Num.float_of_num depends on Arith_status.set_floating_precision

[vicuna]

Original bug ID: 6896
Reporter: @edwintorok
Status: closed (set by @xavierleroy on 2017-02-16T14:15:04Z)
Resolution: fixed
Priority: normal
Severity: minor
Target version: 4.03.0+dev / +beta1
Fixed in version: 4.03.0+dev / +beta1
Category: documentation
Tags: junior_job
Related to: #5021
Monitored by: @gasche

Bug description

Num.float_of_num depends on the precision set with Arith_status.set_floating_precision, but that is not immediately obvious from the documentation: "This parameter is the number of digits displayed when approx_printing is on". approx_printing is not on in the example below.

Please document in Num.float_of_num that it depends on Arith_status.set_floating_precision, and in Arith_status.set_floating_precision that it influences Num.float_of_num.

Steps to reproduce

#use "topfind";;
#require "num";;
(* enable this to increase float_of_num precision:
Arith_status.set_floating_precision 13;; *)
let a = 32012049433 and b = 8 in
let n = Num.div_num (Num.Int a) (Num.Int b) in
let f = Num.float_of_num n in let f0 = (float_of_int a) /. (float_of_int b) in
Printf.eprintf "%g\n" (f -. f0)

[vicuna]

Comment author: @gasche

Arguably the implementation is wrong : I think the behaviour you observe is an artefact of the implementation of (Ratio.float_of_ratio r) as (float_of_string (string_of_ratio r)).
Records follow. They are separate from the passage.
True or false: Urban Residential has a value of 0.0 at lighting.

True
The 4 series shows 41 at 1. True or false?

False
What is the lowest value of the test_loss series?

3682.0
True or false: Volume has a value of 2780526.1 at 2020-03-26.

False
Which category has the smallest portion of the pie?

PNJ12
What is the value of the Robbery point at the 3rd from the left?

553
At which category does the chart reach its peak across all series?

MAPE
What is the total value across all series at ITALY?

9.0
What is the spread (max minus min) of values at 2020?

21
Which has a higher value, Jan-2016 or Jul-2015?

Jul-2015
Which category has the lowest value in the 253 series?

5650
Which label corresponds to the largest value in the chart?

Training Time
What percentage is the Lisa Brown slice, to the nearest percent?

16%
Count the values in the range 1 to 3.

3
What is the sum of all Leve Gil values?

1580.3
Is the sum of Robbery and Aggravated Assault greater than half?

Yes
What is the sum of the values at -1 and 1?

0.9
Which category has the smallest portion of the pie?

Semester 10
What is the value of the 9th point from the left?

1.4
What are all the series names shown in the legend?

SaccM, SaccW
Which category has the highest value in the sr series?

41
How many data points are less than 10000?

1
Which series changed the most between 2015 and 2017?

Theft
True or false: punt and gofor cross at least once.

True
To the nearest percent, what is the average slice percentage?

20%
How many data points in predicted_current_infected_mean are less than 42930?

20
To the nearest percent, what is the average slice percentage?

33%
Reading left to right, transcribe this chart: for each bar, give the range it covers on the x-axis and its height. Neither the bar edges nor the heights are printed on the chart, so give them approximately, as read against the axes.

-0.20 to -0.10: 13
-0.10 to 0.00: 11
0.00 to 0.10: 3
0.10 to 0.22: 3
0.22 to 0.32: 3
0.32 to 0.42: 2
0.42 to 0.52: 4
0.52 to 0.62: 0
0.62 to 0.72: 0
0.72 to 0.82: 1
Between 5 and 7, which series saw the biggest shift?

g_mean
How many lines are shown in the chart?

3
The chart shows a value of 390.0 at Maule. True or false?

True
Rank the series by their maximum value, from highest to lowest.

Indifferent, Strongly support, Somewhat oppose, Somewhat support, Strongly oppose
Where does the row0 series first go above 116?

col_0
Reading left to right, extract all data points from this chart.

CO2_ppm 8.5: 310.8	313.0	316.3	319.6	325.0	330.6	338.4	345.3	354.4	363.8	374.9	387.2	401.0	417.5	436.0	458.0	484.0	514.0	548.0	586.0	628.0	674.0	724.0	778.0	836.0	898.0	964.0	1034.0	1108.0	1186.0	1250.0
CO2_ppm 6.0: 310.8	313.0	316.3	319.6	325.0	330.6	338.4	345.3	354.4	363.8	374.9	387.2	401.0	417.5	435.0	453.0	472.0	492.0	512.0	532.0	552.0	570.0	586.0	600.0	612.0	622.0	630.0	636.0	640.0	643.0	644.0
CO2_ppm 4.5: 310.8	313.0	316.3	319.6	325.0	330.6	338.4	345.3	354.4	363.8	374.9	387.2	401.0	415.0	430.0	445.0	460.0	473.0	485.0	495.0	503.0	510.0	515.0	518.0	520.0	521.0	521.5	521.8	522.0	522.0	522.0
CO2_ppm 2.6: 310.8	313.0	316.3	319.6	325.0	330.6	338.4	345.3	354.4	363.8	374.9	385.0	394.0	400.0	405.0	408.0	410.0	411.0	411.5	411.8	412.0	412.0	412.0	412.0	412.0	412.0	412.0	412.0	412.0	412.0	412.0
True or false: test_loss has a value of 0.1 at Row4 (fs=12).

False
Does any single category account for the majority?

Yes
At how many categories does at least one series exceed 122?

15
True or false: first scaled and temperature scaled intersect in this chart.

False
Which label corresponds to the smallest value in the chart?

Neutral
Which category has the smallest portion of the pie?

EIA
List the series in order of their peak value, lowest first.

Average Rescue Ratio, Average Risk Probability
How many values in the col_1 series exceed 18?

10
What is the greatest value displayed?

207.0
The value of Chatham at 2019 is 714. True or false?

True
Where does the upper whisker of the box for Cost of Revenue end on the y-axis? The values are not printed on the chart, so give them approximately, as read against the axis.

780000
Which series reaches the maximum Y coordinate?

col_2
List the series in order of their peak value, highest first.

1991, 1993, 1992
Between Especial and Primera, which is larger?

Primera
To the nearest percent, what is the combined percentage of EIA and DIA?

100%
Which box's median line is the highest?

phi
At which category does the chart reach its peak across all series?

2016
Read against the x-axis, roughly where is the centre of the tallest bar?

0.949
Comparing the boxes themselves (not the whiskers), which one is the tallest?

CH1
There are certainly direct ways to convert a rational into a string, but at least there should be a way to obtain a float (or string representation of a float) that provides the maximal precision available for double.

[vicuna]

Comment author: @xavierleroy

Fixed in commit 16247 by a complete reimplementation of float_of_big_int and float_of_ratio. The old implementation (going through strings) was embarrassingly bad.